:: About this task ::
The word "Japanese" marks the lines to find; copy every such line from the data below.

:: Supplied records ::
+++

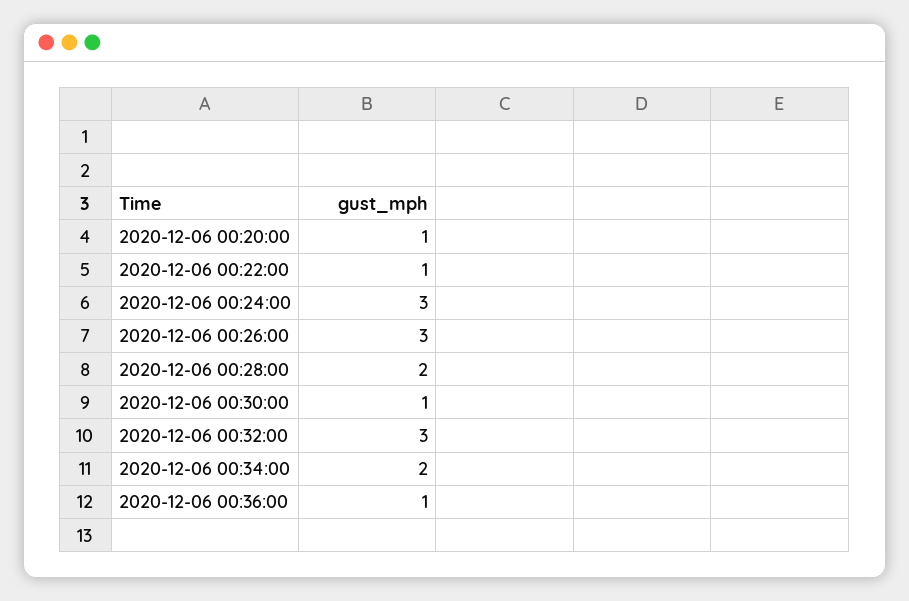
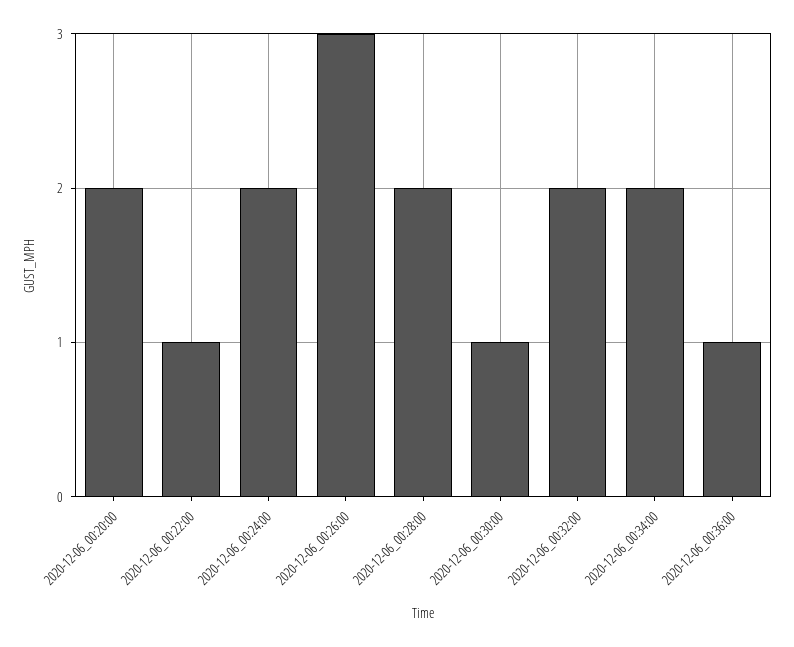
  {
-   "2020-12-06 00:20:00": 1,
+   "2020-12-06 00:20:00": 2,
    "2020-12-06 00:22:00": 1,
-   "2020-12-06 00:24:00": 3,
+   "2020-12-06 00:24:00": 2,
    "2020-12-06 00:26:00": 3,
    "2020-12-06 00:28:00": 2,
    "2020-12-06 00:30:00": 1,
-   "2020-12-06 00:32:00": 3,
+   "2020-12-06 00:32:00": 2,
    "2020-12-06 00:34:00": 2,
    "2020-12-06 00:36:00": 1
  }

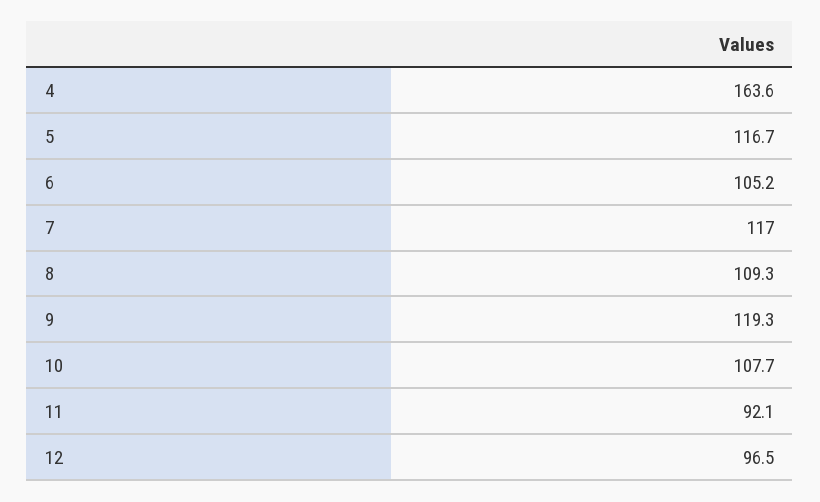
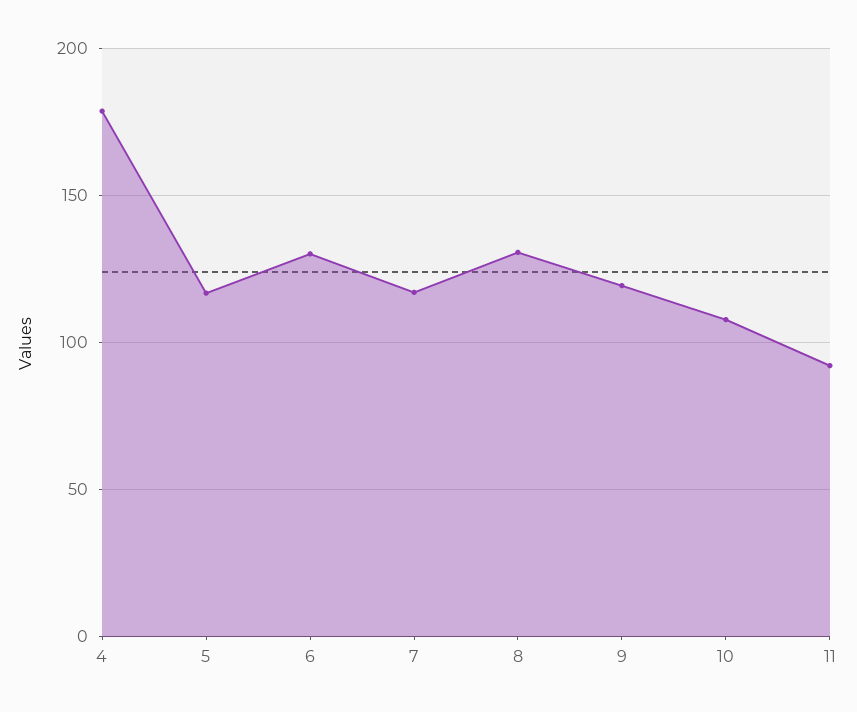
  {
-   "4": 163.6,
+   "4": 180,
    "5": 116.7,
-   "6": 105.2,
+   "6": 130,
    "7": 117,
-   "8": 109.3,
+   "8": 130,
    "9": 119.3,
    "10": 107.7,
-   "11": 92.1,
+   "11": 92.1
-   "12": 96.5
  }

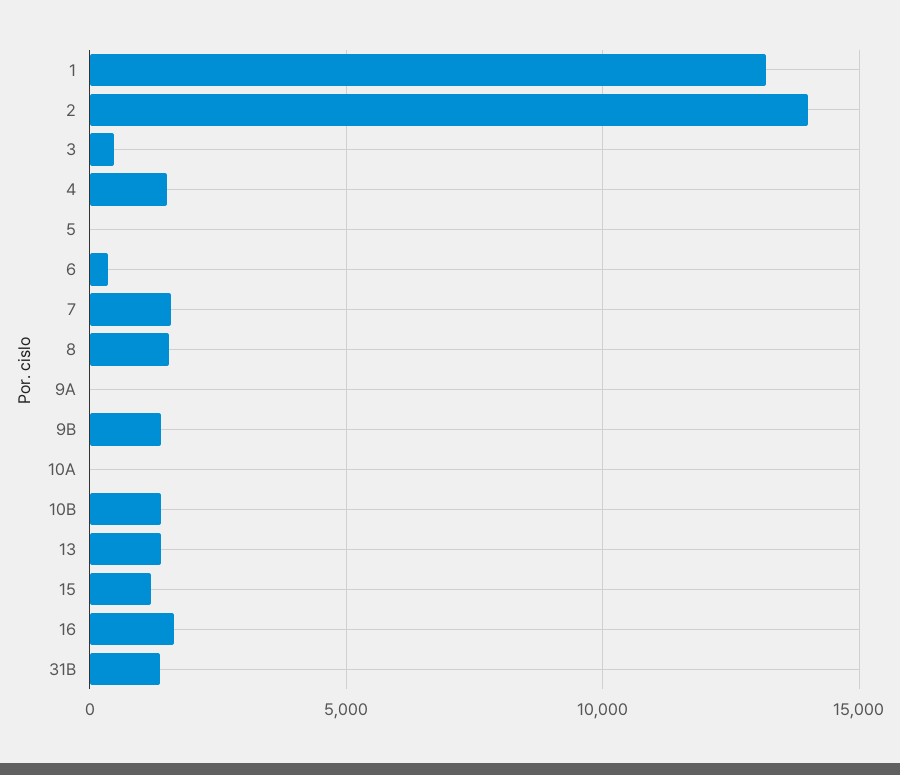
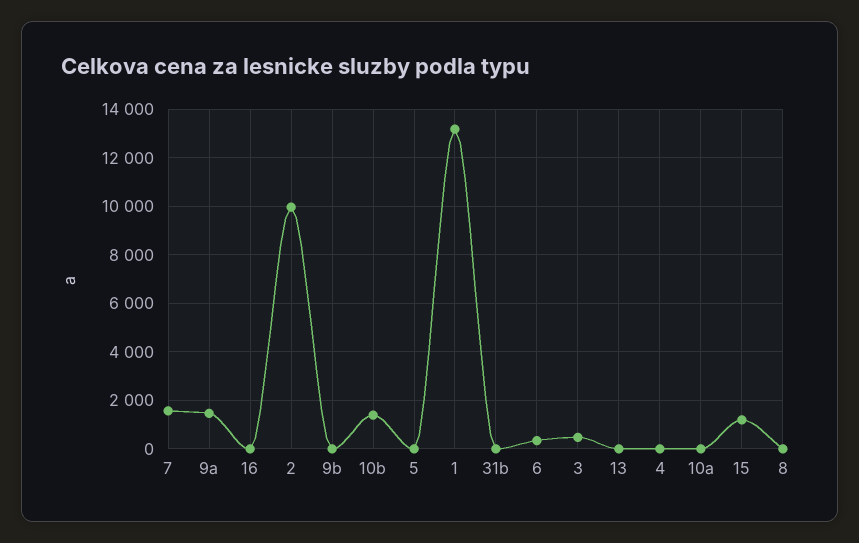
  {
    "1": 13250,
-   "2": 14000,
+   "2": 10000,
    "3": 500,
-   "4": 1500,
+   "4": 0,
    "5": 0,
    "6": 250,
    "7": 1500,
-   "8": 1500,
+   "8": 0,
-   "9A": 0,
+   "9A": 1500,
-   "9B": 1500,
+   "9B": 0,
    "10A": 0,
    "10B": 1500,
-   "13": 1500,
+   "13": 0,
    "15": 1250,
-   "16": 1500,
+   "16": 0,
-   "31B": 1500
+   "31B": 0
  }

+++

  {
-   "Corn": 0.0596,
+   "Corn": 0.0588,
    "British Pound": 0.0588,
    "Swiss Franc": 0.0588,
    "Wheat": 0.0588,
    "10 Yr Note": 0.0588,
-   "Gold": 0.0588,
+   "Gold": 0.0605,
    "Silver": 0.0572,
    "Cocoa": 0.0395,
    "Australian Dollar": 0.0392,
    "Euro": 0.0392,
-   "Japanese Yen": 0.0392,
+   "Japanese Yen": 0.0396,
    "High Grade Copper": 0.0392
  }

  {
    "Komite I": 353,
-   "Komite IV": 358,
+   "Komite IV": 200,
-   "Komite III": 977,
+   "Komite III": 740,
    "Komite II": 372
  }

+++

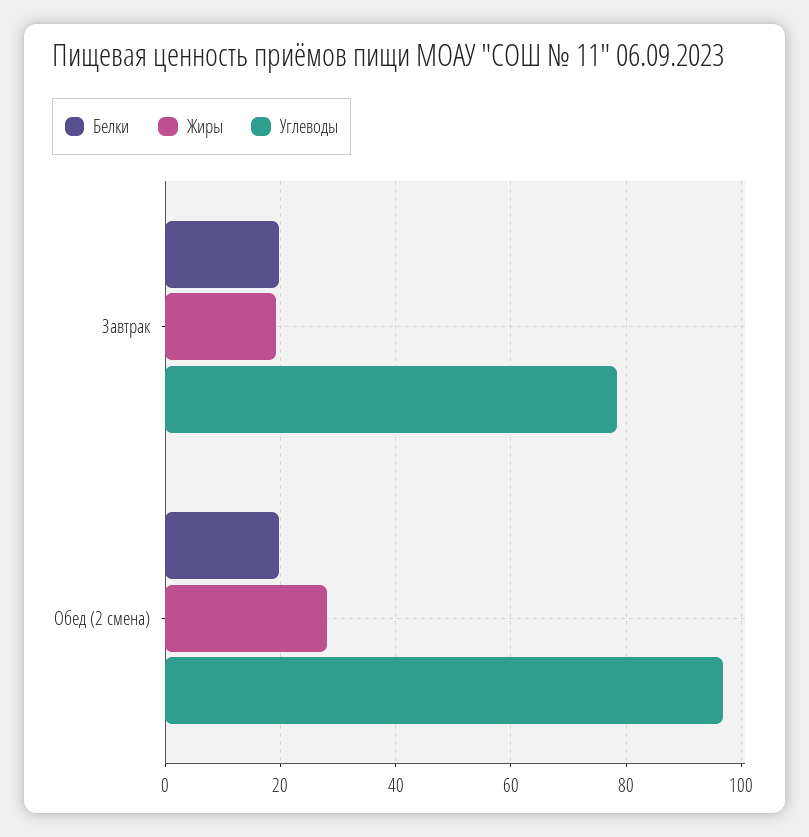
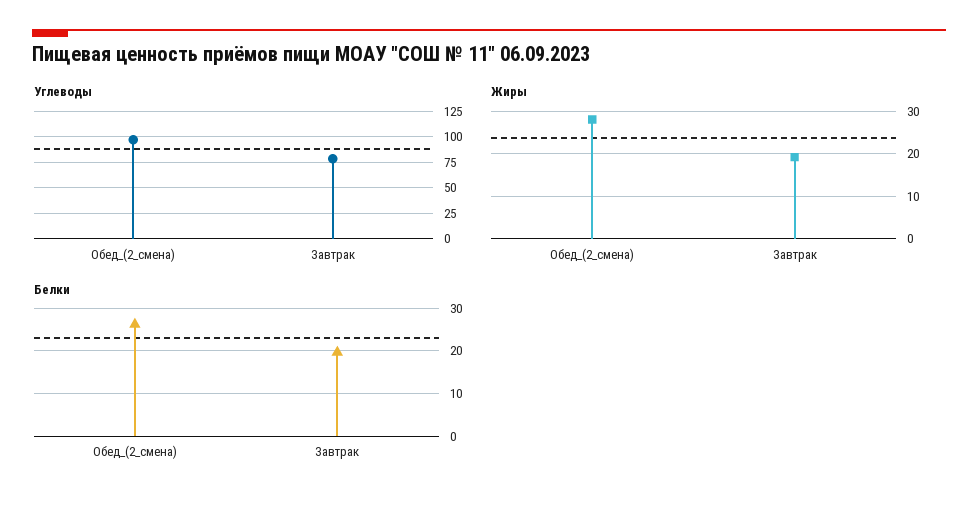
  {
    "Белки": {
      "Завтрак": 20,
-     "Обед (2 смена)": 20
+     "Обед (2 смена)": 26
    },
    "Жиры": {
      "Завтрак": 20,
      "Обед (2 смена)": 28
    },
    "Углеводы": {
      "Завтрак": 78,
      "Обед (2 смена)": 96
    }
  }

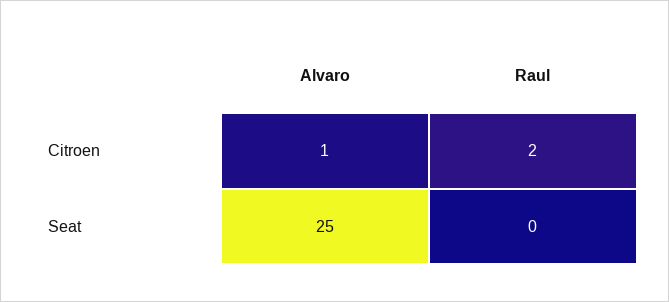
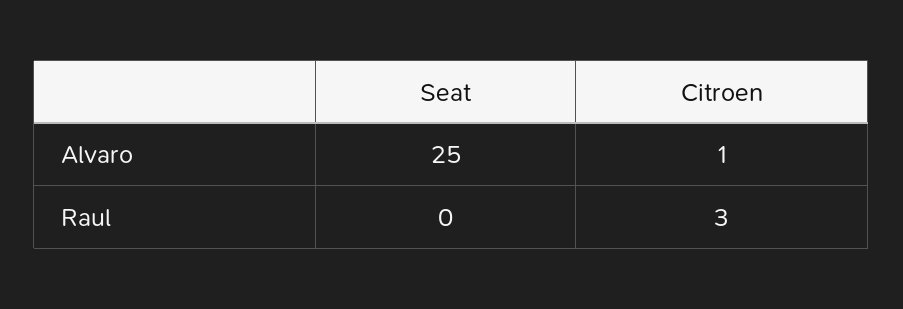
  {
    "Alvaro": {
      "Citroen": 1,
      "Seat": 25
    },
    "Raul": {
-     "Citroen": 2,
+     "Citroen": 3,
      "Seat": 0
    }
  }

+++

:: Solution to this task ::
-   "Japanese Yen": 0.0392,
+   "Japanese Yen": 0.0396,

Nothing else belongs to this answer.